Snyder P J, Bashey H M, Kim S U, Chappel S C
J Clin Endocrinol Metab. 1984 Dec;59(6):1169-75. doi: 10.1210/jcem-59-6-1169.
The nature of the LH abnormality in four men who had gonadotroph cell pituitary adenomas was studied to determine why they had supranormal serum LH concentrations but subnormal or normal serum testosterone concentrations. When basal sera from these four men were subjected to gel filtration chromatography, FSH immunoreactivity eluted principally in the position of intact FSH, but the elution patterns of LH immunoreactivity were biphasic; one peak corresponded to intact LH, and another peak corresponded to the LH subunits, LH beta and alpha. Gel filtration of sera obtained after administration of TRH showed increases in LH immunoreactivity predominantly in the subunits peak. The subunits peak in basal sera consisted principally of alpha, but the percent increase in LH beta in post-TRH sera was greater. When dispersed cells from one gonadotroph adenoma were cultured, medium LH immunoreactivity eluted with the LH subunits. LH beta release into the medium was somewhat greater than alpha initially, but declined more rapidly. We conclude that the apparent hypersecretion of immunoreactive LH of impaired biological activity by four men with gonadotroph cell adenomas represents hypersecretion of LH beta- and alpha-subunits that are uncombined, perhaps because of a structural abnormality or anatomical compartmentalization.
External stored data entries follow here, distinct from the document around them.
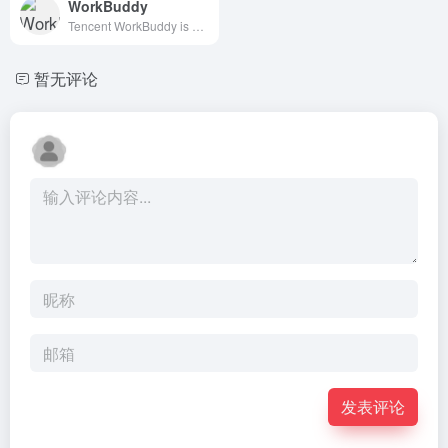
WorkBuddy
Tencent WorkBuddy is an AI Agent built for office professionals. Powered by multi-agent collaboration, it autonomously breaks down complex tasks and delivers finished, verifiable outputs — reports, decks, spreadsheets, and more.
暂无评论
发表评论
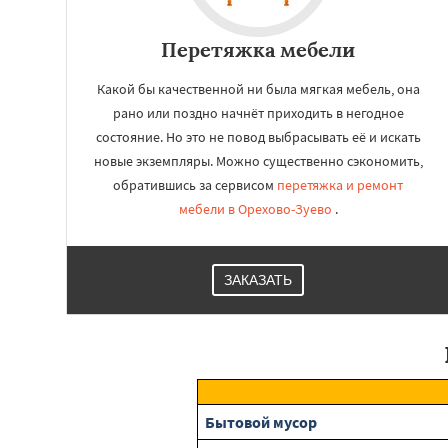
Перетяжка мебели
Какой бы качественной ни была мягкая мебель, она
рано или поздно начнёт приходить в негодное
состояние. Но это не повод выбрасывать её и искать
новые экземпляры. Можно существенно сэкономить,
обратившись за сервисом
перетяжка и ремонт
мебели в Орехово-Зуево
.
ЗАКАЗАТЬ
Бытовой мусор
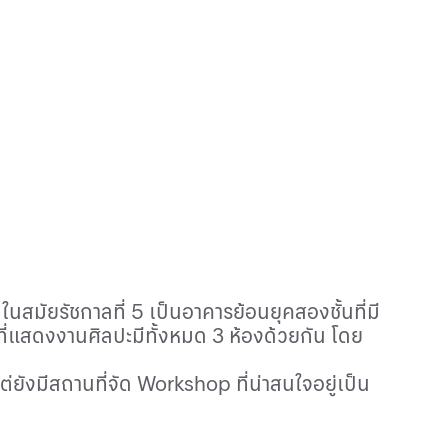
้นในสมัยรัชกาลที่
5
เป็นอาคารย้อนยุคสองชั้นที่มี
็นที่แสดงงานศิลปะมีทั้งหมด
3
ห้องด้วยกัน โดย
ต่ยังมีสถานที่จัด
Workshop
ที่น่าสนใจอยู่เป็น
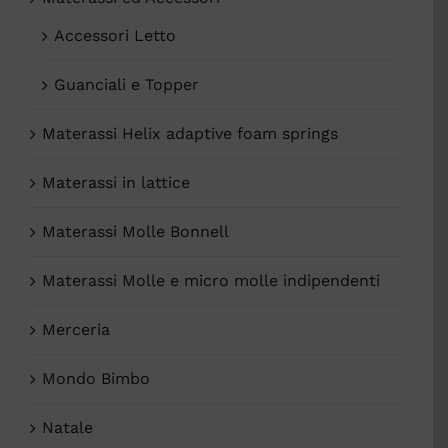
Accessori Letto
Guanciali e Topper
Materassi Helix adaptive foam springs
Materassi in lattice
Materassi Molle Bonnell
Materassi Molle e micro molle indipendenti
Merceria
Mondo Bimbo
Natale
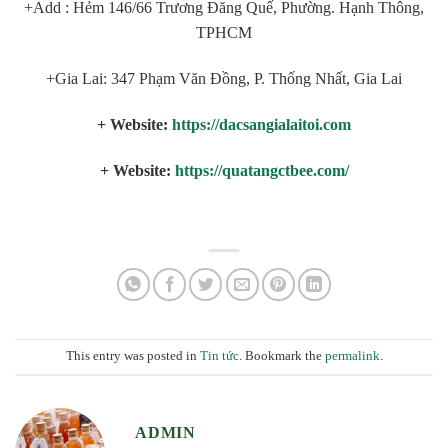
+Add : Hẻm 146/66 Trương Đăng Quế, Phường. Hạnh Thông,
TPHCM
+Gia Lai: 347 Phạm Văn Đồng, P. Thống Nhất, Gia Lai
+ Website:
https://dacsangialaitoi.com
+ Website:
https://quatangctbee.com/
This entry was posted in
Tin tức
. Bookmark the
permalink
.
ADMIN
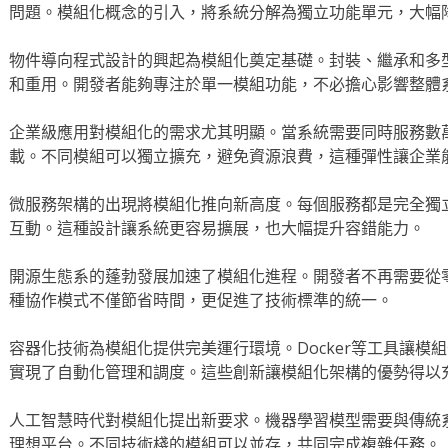
問題。模組化概念的引入，將系統分解為獨立功能單元，大幅
物件導向程式設計的興起為模組化奠定基礎。封裝、繼承和多
和重用。開發者能夠專注於單一模組功能，不必擔心影響整體
企業級應用對模組化的需求尤其明顯。當系統需要同時服務數
載。不同模組可以獨立擴充，避免資源浪費，這種彈性讓企業
微服務架構的出現將模組化推向新高度。每個服務都是完全獨
互動。這種設計讓系統更容易擴展，也大幅提升容錯能力。
開源生態系的蓬勃發展加速了模組化進程。開發者不再需要從
種協作模式不僅節省時間，更促進了技術標準的統一。
容器化技術為模組化提供完美運行環境。Docker等工具讓模組部署
實現了自動化管理和調度。這些創新讓模組化架構的優勢得以
人工智慧時代對模組化提出新要求。機器學習模型需要與傳統
理想平台。不同技術棧的模組可以並存，共同完成複雜任務。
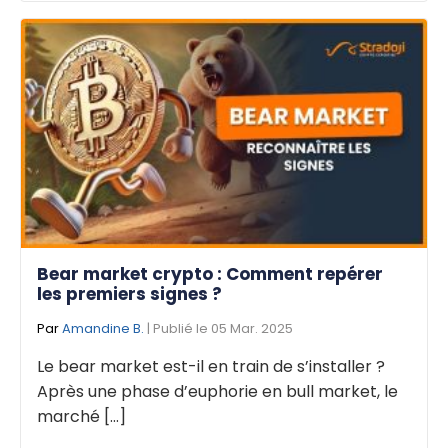
Bear market crypto : Comment repérer
les premiers signes ?
Par
Amandine B.
| Publié le 05 Mar. 2025
Le bear market est-il en train de s’installer ?
Après une phase d’euphorie en bull market, le
marché [...]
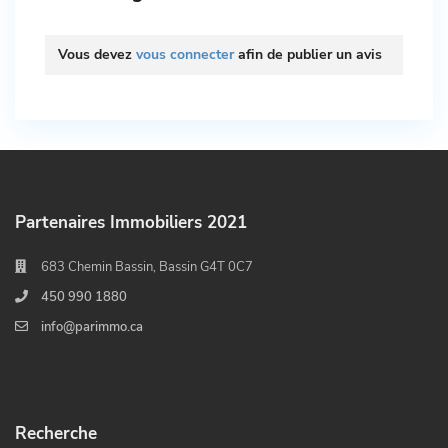
Vous devez
vous connecter
afin de publier un avis
Partenaires Immobiliers 2021
683 Chemin Bassin, Bassin G4T 0C7
450 990 1880
info@parimmo.ca
Recherche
对4例患有促性腺激素细胞垂体腺瘤的男性患者促黄体生成素(LH)异常的性质进行了研究,以确定他们血清LH浓度高于正常水平但血清睾酮浓度低于正常水平或正常的原因。当对这4名男性的基础血清进行凝胶过滤层析时,促卵泡生成素(FSH)免疫反应性主要在完整FSH的位置洗脱,但LH免疫反应性的洗脱模式是双相的;一个峰对应完整的LH,另一个峰对应LH亚基,即LHβ和α。给予促甲状腺激素释放激素(TRH)后获得的血清进行凝胶过滤显示,LH免疫反应性主要在亚基峰中增加。基础血清中的亚基峰主要由α组成,但TRH后血清中LHβ的增加百分比更大。当培养来自一个促性腺激素腺瘤的分散细胞时,培养基中的LH免疫反应性与LH亚基一起洗脱。最初,LHβ释放到培养基中的量比α略多,但下降得更快。我们得出结论,4例促性腺激素细胞腺瘤男性患者免疫反应性LH生物活性受损的明显分泌过多代表未结合的LHβ和α亚基分泌过多,这可能是由于结构异常或解剖学分隔所致。